InPlay Oil Corp. (TSX: IPO) (TASE: IPO) (OTCQX: IPOOF) has announced the renewal of its normal course issuer bid (NCIB), allowing the company to repurchase and cancel up to 1,793,976 common shares, representing 10% of its public float as of May 14, 2026. The buyback program is set to begin May 25, 2026, and continue through May 24, 2027, subject to earlier completion or termination. The Toronto Stock Exchange has accepted the company’s notice for the renewed NCIB, which serves as a key capital allocation tool.
The renewed share buyback program reflects the company’s confidence in its long-term outlook, according to the announcement. InPlay noted that stronger free cash flow in the current crude oil pricing environment supports the repurchase strategy. Management believes that reducing the share count will improve per-share metrics and enhance shareholder value, particularly during periods of volatile energy markets. The full press release is available at https://nnw.fm/Sbr8H.
InPlay Oil is a junior oil and gas exploration and production company with operations in Alberta, focused on light oil production. The company operates long-lived, low-decline properties with drilling development and enhanced oil recovery potential, as well as undeveloped lands with exploration possibilities. The common shares trade on the Toronto Stock Exchange under the symbol ‘IPO’, the Tel-Aviv Stock Exchange under the symbol ‘IPO’, and the OTCQX under the symbol ‘IPOOF’. More information is available at https://www.inplayoil.com/.
The decision to renew the buyback program comes at a time when many energy companies are reassessing their capital allocation strategies. By repurchasing shares, InPlay signals to the market that its management sees the current share price as undervalued and believes the company’s assets and cash flow generation justify a higher valuation. The move also provides a mechanism to return capital to shareholders without committing to a fixed dividend, offering flexibility in a sector known for price swings.

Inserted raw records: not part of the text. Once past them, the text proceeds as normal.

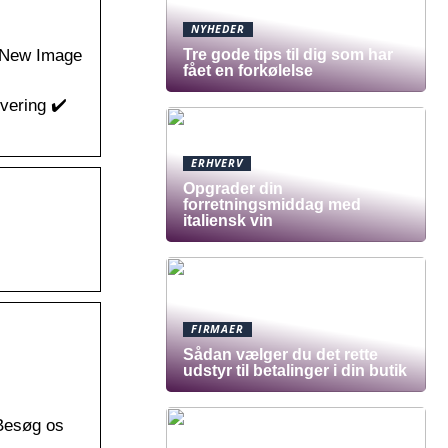
NYHEDER
 New Image
Tre gode tips til dig som har
fået en forkølelse
evering ✔️
ERHVERV
Opgrader din
forretningsmiddag med
italiensk vin
FIRMAER
Sådan vælger du det rette
udstyr til betalinger i din butik
 Besøg os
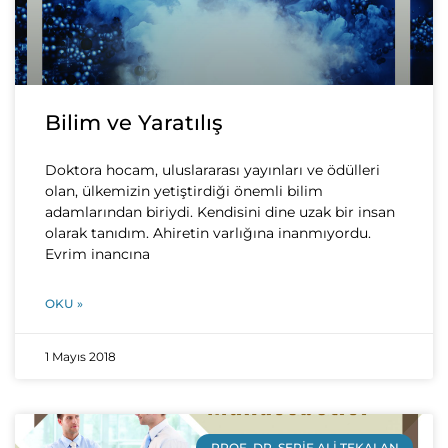
Bilim ve Yaratılış
Doktora hocam, uluslararası yayınları ve ödülleri
olan, ülkemizin yetiştirdiği önemli bilim
adamlarından biriydi. Kendisini dine uzak bir insan
olarak tanıdım. Ahiretin varlığına inanmıyordu.
Evrim inancına
OKU »
1 Mayıs 2018
PROF. DR. ŞERIF ALI TEKALAN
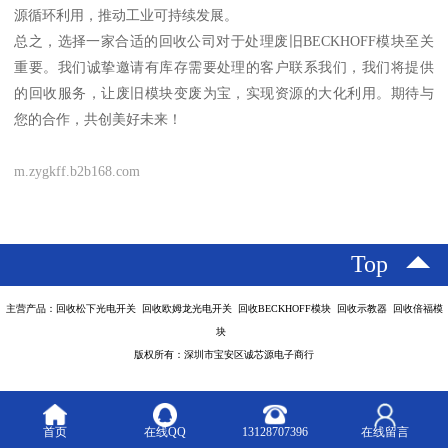
源循环利用，推动工业可持续发展。
总之，选择一家合适的回收公司对于处理废旧BECKHOFF模块至关
重要。我们诚挚邀请有库存需要处理的客户联系我们，我们将提供
的回收服务，让废旧模块变废为宝，实现资源的大化利用。期待与
您的合作，共创美好未来！
m.zygkff.b2b168.com
Top
主营产品：回收松下光电开关 回收欧姆龙光电开关 回收BECKHOFF模块 回收示教器 回收倍福模
块
版权所有：深圳市宝安区诚芯源电子商行
首页
在线QQ
13128707396
在线留言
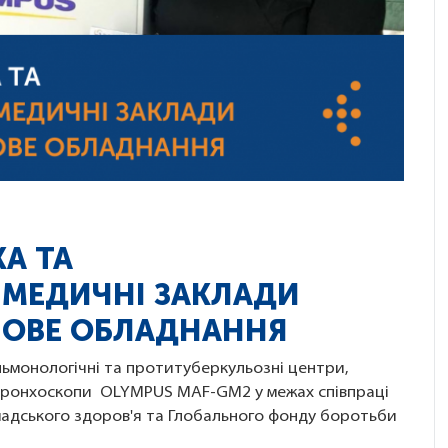
А ТА
 МЕДИЧНІ ЗАКЛАДИ
НОВЕ ОБЛАДНАННЯ
льмонологічні та протитуберкульозні центри,
еобронхоскопи OLYMPUS MAF-GM2 у межах співпраці
мадського здоров'я та Глобального фонду боротьби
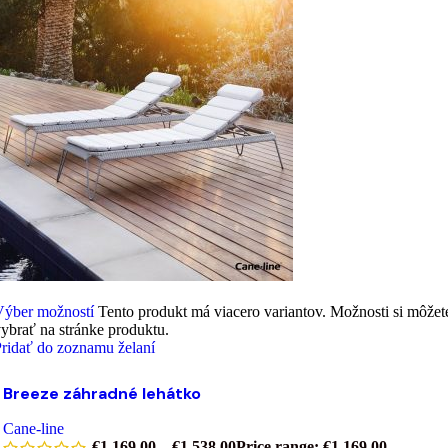
Výber možností
Tento produkt má viacero variantov. Možnosti si môžet
ybrať na stránke produktu.
ridať do zoznamu želaní
Breeze záhradné lehátko
Cane-line
€
1,169.00
–
€
1,538.00
Price range: €1,169.00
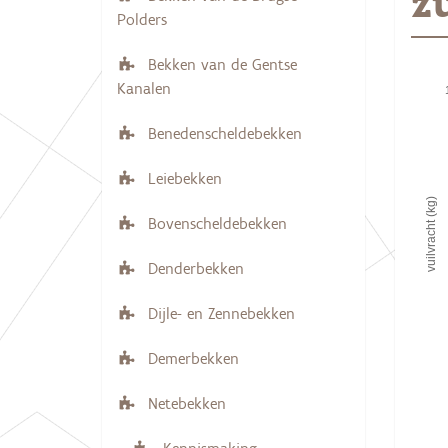
z
v
e
Polders
r
i
:
Bekken van de Gentse
aande
g
Kanalen
Bar c
a
Vie
t
Benedenscheldebekken
i
The c
Leiebekken
The c
e
vuilvracht (kg)
Bovenscheldebekken
Denderbekken
Dijle- en Zennebekken
Demerbekken
Netebekken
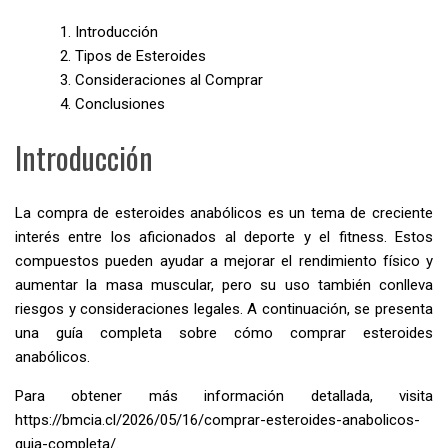
Introducción
Tipos de Esteroides
Consideraciones al Comprar
Conclusiones
Introducción
La compra de esteroides anabólicos es un tema de creciente
interés entre los aficionados al deporte y el fitness. Estos
compuestos pueden ayudar a mejorar el rendimiento físico y
aumentar la masa muscular, pero su uso también conlleva
riesgos y consideraciones legales. A continuación, se presenta
una guía completa sobre cómo comprar esteroides
anabólicos.
Para obtener más información detallada, visita
https://bmcia.cl/2026/05/16/comprar-esteroides-anabolicos-
guia-completa/
.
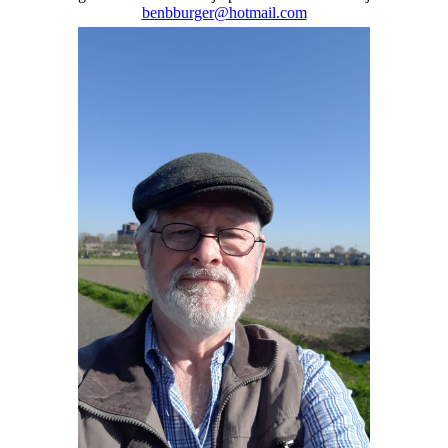
benbburger@hotmail.com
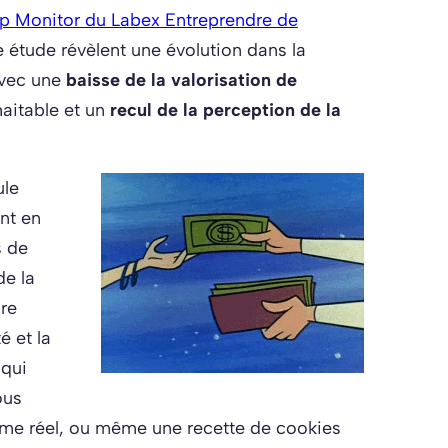
ip Monitor du Labex Entreprendre de
e étude révèlent une évolution dans la
avec une
baisse de la valorisation de
aitable et un
recul de la perception de la
ule
nt en
 de
de la
are
é et la
 qui
ous
lème réel, ou même une recette de cookies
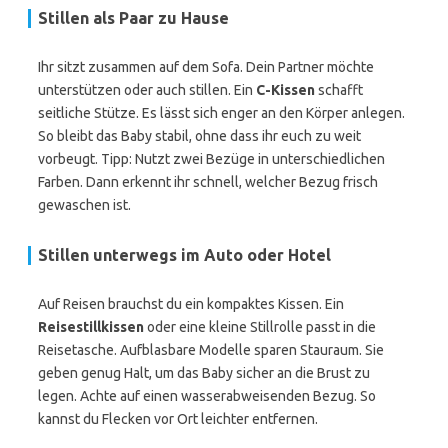
Stillen als Paar zu Hause
Ihr sitzt zusammen auf dem Sofa. Dein Partner möchte
unterstützen oder auch stillen. Ein
C-Kissen
schafft
seitliche Stütze. Es lässt sich enger an den Körper anlegen.
So bleibt das Baby stabil, ohne dass ihr euch zu weit
vorbeugt. Tipp: Nutzt zwei Bezüge in unterschiedlichen
Farben. Dann erkennt ihr schnell, welcher Bezug frisch
gewaschen ist.
Stillen unterwegs im Auto oder Hotel
Auf Reisen brauchst du ein kompaktes Kissen. Ein
Reisestillkissen
oder eine kleine Stillrolle passt in die
Reisetasche. Aufblasbare Modelle sparen Stauraum. Sie
geben genug Halt, um das Baby sicher an die Brust zu
legen. Achte auf einen wasserabweisenden Bezug. So
kannst du Flecken vor Ort leichter entfernen.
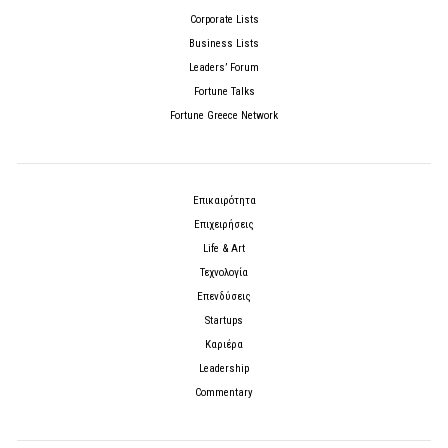
Corporate Lists
Business Lists
Leaders’ Forum
Fortune Talks
Fortune Greece Network
Επικαιρότητα
Επιχειρήσεις
Life & Art
Τεχνολογία
Επενδύσεις
Startups
Καριέρα
Leadership
Commentary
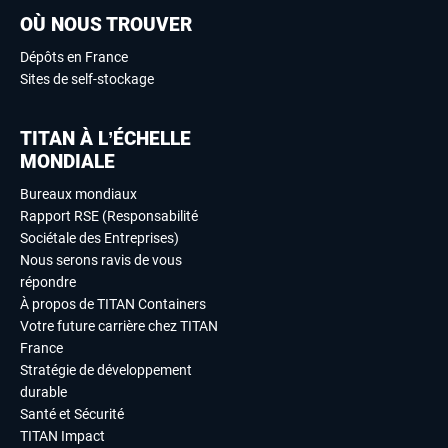
OÙ NOUS TROUVER
Dépôts en France
Sites de self-stockage
TITAN À L’ÉCHELLE
MONDIALE
Bureaux mondiaux
Rapport RSE (Responsabilité
Sociétale des Entreprises)
Nous serons ravis de vous
répondre
À propos de TITAN Containers
Votre future carrière chez TITAN
France
Stratégie de développement
durable
Santé et Sécurité
TITAN Impact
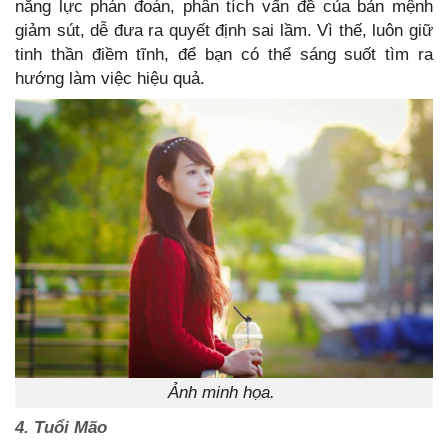
năng lực phán đoán, phân tích vấn đề của bản mệnh
giảm sút, dễ đưa ra quyết định sai lầm. Vì thế, luôn giữ
tinh thần điềm tĩnh, để bạn có thể sáng suốt tìm ra
hướng làm việc hiệu quả.
Ảnh minh họa.
4. Tuổi Mão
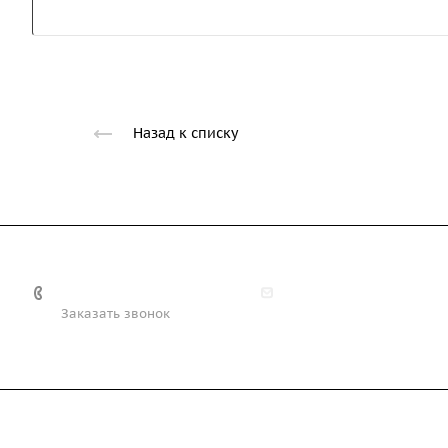
Назад к списку
+7 (708) 363-72-35
info@technobiz.kz
Заказать звонок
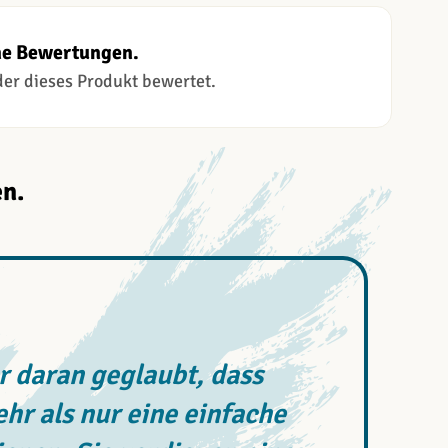
ne Bewertungen.
 der dieses Produkt bewertet.
n.
 daran geglaubt, dass
r als nur eine einfache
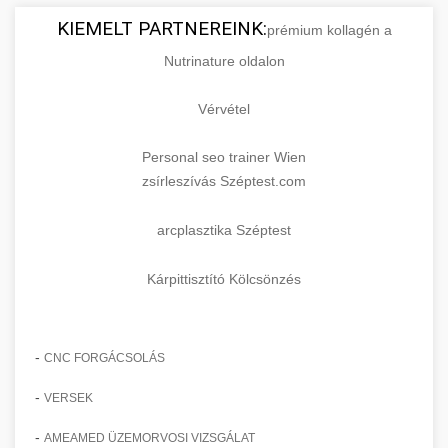
KIEMELT PARTNEREINK:
prémium kollagén a
Nutrinature oldalon
Vérvétel
Personal seo trainer Wien
zsírleszívás Széptest.com
arcplasztika Széptest
Kárpittisztító Kölcsönzés
-
CNC FORGÁCSOLÁS
-
VERSEK
-
AMEAMED ÜZEMORVOSI VIZSGÁLAT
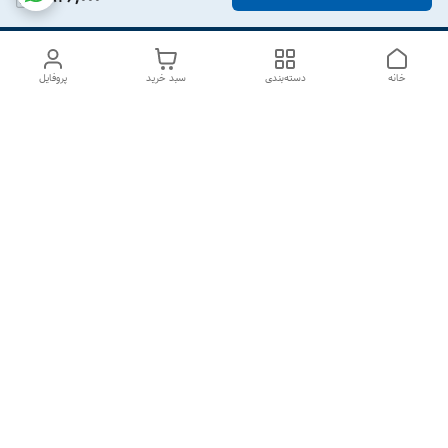
خانه
دسته‌بندی
سبد خرید
پروفایل
دسترسی سریع
درباره ما
تماس با ما
شکایات
سیاست حریم خصوصی
قوانین و مقررات
هفت روز هفته ، از ۱۰صبح تا ۷عصر پاسخگوی شما هستیم گالری
رزبوم
۰۹۹۱۶۴۳۲۰۰۳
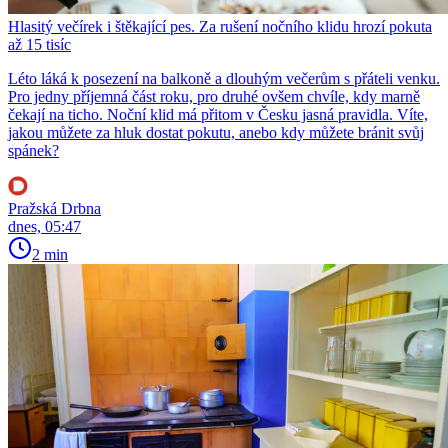
Hlasitý večírek i štěkající pes. Za rušení nočního klidu hrozí pokuta
až 15 tisíc
Léto láká k posezení na balkoně a dlouhým večerům s přáteli venku.
Pro jedny příjemná část roku, pro druhé ovšem chvíle, kdy marně
čekají na ticho. Noční klid má přitom v Česku jasná pravidla. Víte,
jakou můžete za hluk dostat pokutu, anebo kdy můžete bránit svůj
spánek?
Pražská Drbna
dnes, 05:47
2 min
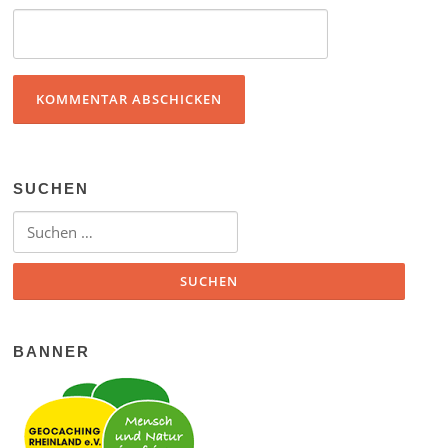
SUCHEN
Suchen nach:
BANNER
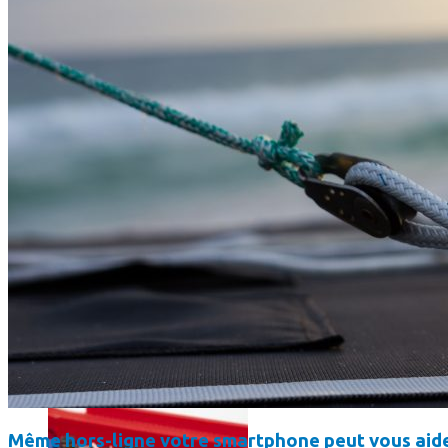
Un boîtier imprimé en 3D va faire tourner Android sur votre 
Même hors-ligne votre smartphone peut vous aide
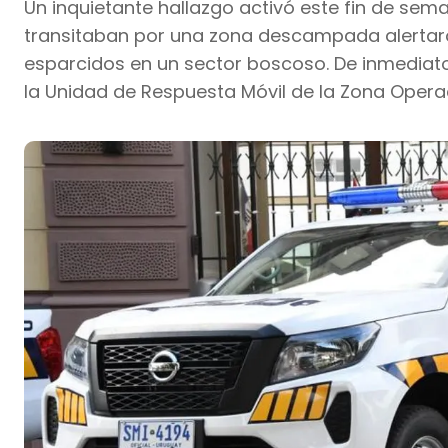
Un inquietante hallazgo activó este fin de sema
transitaban por una zona descampada alertaro
esparcidos en un sector boscoso. De inmediato,
la Unidad de Respuesta Móvil de la Zona Operac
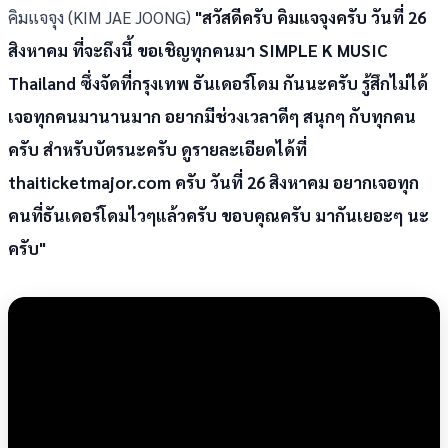
คิมแจจุง (KIM JAE JOONG)
"สวัสดีครับ คิมแจจุงครับ วันที่ 26
สิงหาคม ที่จะถึงนี้ ขอเชิญทุกคนมา SIMPLE K MUSIC
Thailand ซึ่งจัดที่กรุงเทพ ธันเดอร์โดม กันนะครับ รู้สึกไม่ได้
เจอทุกคนมานานมาก อยากมีช่วงเวลาดีๆ สนุกๆ กับทุกคน
ครับ สำหรับบัตรนะครับ ดูรายละเอียดได้ที่
thaiticketmajor.com ครับ วันที่ 26 สิงหาคม อยากเจอทุก
คนที่ธันเดอร์โดมไวๆแล้วครับ ขอบคุณครับ มากันเยอะๆ นะ
ครับ"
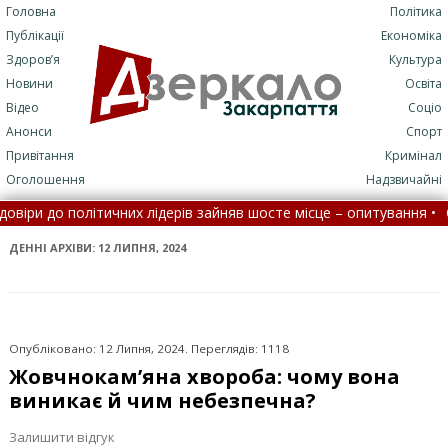
Головна
Політика
Публікації
Економіка
Здоров’я
Культура
Новини
Освіта
Відео
Соціо
Анонси
Спорт
Привітання
Кримінал
Оголошення
Надзвичайні
 лідерів зайняв шосте місце – опитування •
Село на Закарпатті у
 до лікарні стане складніше
•
На Закарпатті водність річок ц
ДЕННІ АРХІВИ:
12 ЛИПНЯ, 2024
Опубліковано: 12 Липня, 2024. Переглядів: 1118
Жовчнокам’яна хвороба: чому вона
виникає й чим небезпечна?
Залишити відгук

For investors, the NCIB renewal may be interpreted as a positive signal about InPlay’s financial health and its ability to generate free cash flow even in a volatile crude oil environment. The reduction in outstanding shares could lead to an increase in earnings per share and other per-share metrics, potentially boosting the stock’s appeal. However, the effectiveness of the program will depend on the actual repurchase prices and market conditions over the coming year.